Das LAG Hamm gab dem Arbeitnehmer recht. Es urteilte, dass der Arbeitgeber die acht Urlaubstage gutschreiben und nachgewähren muss. Aus Sicht des Gerichts ist die Situation für den Arbeitnehmer im Fall einer behördlich angeordneten Corona-Quarantäne mit der einer Arbeitsunfähigkeit während des Urlaubs vergleichbar. Daher sei § 9 UrlG jedenfalls analog anzuwenden. Das LAG Hamm argumentierte insbesondere damit, dass der Arbeitnehmer, während seines Urlaubs gerade nicht frei über die Gestaltung seiner Zeit verfügen könne.
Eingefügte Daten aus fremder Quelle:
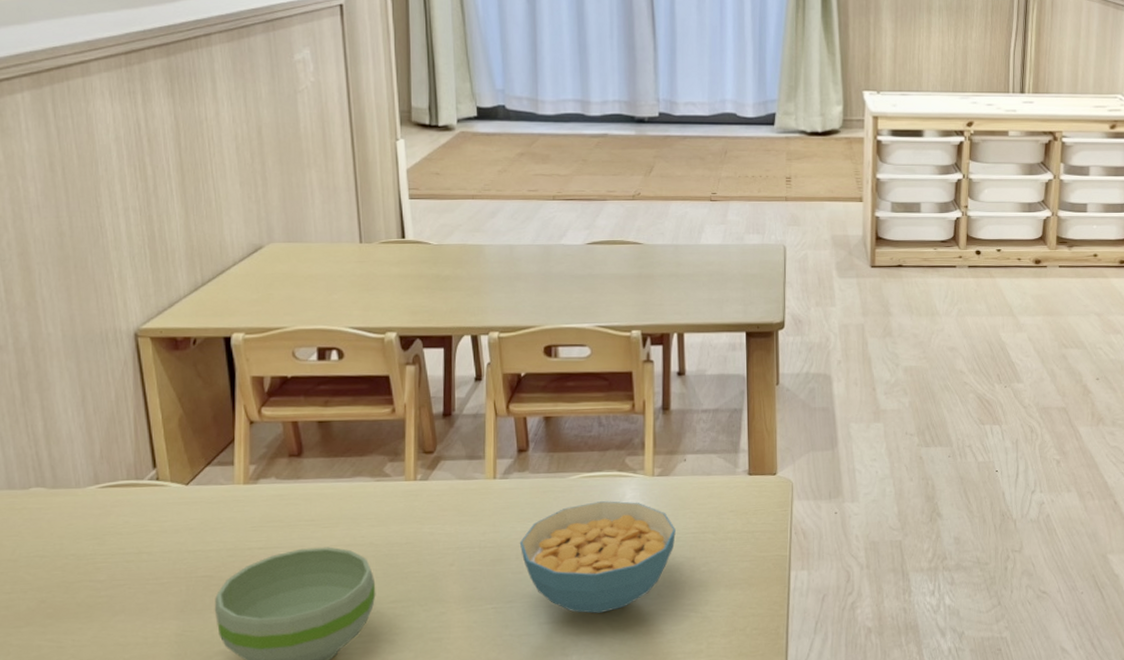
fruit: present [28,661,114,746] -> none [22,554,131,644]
Zwar schulde der Arbeitgeber grundsätzlich keinen Urlaubserfolg, aber der Arbeitnehmer müsse seine Freizeit uneingeschränkt nutzen können. Zudem seien die Grenzen zwischen Ausscheider nach Bundesseuchengesetz und Krankheit fließend, denn der Arbeitnehmer müsse ständig damit rechnen, sich doch infiziert zu haben.

Es bleibt abzuwarten, wie das BAG in dieser Frage entscheidet.